On 16 March 2016, CIPL and the Dutch Ministry of Security and Justice co-hosted a workshop in Amsterdam entitled “Towards a Successful and Consistent Implementation of the GDPR”. The workshop kick-started the special CIPL project on the consistent interpretation and implementation of the EU GDPR.
The main objective of the workshop was to initiate an open and constructive dialogue between industry members, regulators, and policymakers on two topics, namely, “Data Privacy Programmatic Management” and “Individual Rights”.

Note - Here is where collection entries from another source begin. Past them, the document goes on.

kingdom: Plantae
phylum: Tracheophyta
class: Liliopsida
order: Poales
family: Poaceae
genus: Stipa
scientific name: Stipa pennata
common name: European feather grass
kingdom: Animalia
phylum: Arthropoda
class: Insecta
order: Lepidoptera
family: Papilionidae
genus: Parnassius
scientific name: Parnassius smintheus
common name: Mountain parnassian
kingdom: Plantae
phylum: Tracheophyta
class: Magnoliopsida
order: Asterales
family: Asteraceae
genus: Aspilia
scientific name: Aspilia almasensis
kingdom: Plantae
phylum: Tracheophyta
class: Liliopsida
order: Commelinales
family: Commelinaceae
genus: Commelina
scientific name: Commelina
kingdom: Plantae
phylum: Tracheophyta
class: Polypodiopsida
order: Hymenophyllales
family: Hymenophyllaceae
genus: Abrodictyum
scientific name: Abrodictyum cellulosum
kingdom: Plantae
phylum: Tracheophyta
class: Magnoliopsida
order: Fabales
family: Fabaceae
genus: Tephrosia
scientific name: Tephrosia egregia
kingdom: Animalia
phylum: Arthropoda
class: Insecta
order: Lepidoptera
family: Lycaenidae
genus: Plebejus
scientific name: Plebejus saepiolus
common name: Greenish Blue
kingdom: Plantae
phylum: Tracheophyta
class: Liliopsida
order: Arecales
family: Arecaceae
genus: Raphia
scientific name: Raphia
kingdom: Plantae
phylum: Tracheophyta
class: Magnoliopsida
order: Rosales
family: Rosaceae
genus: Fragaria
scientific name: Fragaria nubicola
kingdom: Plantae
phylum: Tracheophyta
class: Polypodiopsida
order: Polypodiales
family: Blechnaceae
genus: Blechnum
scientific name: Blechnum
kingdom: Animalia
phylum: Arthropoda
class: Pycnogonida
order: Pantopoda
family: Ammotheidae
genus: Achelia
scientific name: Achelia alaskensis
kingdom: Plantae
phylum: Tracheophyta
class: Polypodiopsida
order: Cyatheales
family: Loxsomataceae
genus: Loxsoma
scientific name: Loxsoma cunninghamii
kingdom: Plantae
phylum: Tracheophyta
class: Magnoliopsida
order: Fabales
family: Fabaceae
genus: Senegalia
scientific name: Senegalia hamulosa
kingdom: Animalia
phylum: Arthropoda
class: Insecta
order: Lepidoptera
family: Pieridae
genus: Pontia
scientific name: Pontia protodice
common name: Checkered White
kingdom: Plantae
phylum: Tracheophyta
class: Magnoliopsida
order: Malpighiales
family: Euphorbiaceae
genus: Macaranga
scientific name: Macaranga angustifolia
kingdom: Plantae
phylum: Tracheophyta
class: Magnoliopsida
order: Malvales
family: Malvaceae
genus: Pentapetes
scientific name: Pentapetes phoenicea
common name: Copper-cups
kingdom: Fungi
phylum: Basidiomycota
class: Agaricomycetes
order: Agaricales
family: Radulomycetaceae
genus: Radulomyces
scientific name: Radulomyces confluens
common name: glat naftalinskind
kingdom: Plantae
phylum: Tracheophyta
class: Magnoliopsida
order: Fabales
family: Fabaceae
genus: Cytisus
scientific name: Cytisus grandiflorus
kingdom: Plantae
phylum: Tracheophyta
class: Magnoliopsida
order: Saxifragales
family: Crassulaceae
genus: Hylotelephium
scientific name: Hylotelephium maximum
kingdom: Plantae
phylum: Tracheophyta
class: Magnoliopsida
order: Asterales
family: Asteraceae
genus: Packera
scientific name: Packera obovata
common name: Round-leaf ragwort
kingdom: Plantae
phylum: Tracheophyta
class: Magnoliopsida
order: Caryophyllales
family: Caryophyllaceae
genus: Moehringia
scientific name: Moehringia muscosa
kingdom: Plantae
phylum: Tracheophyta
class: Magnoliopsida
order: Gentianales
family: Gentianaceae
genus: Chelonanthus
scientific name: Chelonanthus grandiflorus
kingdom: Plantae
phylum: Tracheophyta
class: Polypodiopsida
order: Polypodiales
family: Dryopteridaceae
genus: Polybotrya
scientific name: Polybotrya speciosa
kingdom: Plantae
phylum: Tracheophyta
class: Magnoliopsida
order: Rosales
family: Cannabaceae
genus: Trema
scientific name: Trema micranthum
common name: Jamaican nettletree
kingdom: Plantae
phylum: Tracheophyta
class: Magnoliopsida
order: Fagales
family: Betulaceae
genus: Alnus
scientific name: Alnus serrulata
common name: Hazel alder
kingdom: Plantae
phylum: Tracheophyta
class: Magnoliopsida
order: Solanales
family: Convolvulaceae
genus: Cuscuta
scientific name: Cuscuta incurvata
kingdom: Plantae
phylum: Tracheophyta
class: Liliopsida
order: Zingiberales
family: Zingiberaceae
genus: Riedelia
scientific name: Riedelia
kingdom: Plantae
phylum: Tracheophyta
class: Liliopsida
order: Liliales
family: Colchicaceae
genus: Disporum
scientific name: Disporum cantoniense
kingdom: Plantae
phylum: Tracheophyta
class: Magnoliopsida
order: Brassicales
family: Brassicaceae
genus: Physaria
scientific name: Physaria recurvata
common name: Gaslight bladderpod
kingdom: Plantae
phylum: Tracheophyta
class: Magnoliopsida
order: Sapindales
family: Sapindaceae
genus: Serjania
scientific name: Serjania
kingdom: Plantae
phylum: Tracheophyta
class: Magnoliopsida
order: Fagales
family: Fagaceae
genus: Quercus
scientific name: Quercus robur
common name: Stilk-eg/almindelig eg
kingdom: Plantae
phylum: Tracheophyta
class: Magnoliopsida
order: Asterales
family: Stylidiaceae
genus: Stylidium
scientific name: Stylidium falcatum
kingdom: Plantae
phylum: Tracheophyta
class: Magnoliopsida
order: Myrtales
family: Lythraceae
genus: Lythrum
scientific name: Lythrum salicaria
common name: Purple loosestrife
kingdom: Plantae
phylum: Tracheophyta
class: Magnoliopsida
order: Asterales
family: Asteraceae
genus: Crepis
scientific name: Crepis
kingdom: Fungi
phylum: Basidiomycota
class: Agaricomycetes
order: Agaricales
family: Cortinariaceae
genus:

- In this report, we discuss the eleven key themes explored during the workshop:
- Ongoing, high-level, and open engagement between industry, regulators and policy-makers is essential to ensure the consistent implementation and interpretation of the GDPR;
- The Article 29 Working Party and the European Commission will hold several meetings over the next two years which will provide suitable forums for stakeholder involvement;
- The successful GDPR implementation and interpretation will also depend on various considerations, such as taking into account the aims of the European strategy on the Digital Single Market, devising “future-proof” and technologically neutral guidance, ensuring a harmonised European approach (as far as possible), and considering overlapping European laws (e.g. competition law);
- The centrality of “accountability” in the GDPR and importance of incentivising companies to adopt and develop accountability tools;
- How “smart” data protection regulation may enable European data protection authorities to discharge their GDPR roles more effectively;
- The importance of clarifying various functional and organisational aspects of the data protection officer role;
- The need to develop harmonised understandings of “risk” and “high risk”, and agree on risk assessment approaches and methodologies that consider not only the risk but also the benefits of data processing;
- Codes of conduct, certifications, seals and binding corporate rules can be effective compliance and accountability tools if , for example, we incentivise their development and ensure that they work at the “programmatic” rather than product level;
- Implementing and interpreting the rights to data portability, erasure and object raise various problems, such as the interactions between data portability and other legal areas (e.g. competition law), which need to be resolved;
- The GDPR transparency provisions should be implemented and interpreted in order to minimise any tension which exist between these provisions and the GDPR provisions on detailed notice. Relatedly, we need to carefully consider whether icons are suitable transparency tools; and
- The GDPR will raise specific challenges for start-ups and small and medium-sized enterprises which need to be addressed head-on, for example, by involving these organisations in the stakeholder engagement process.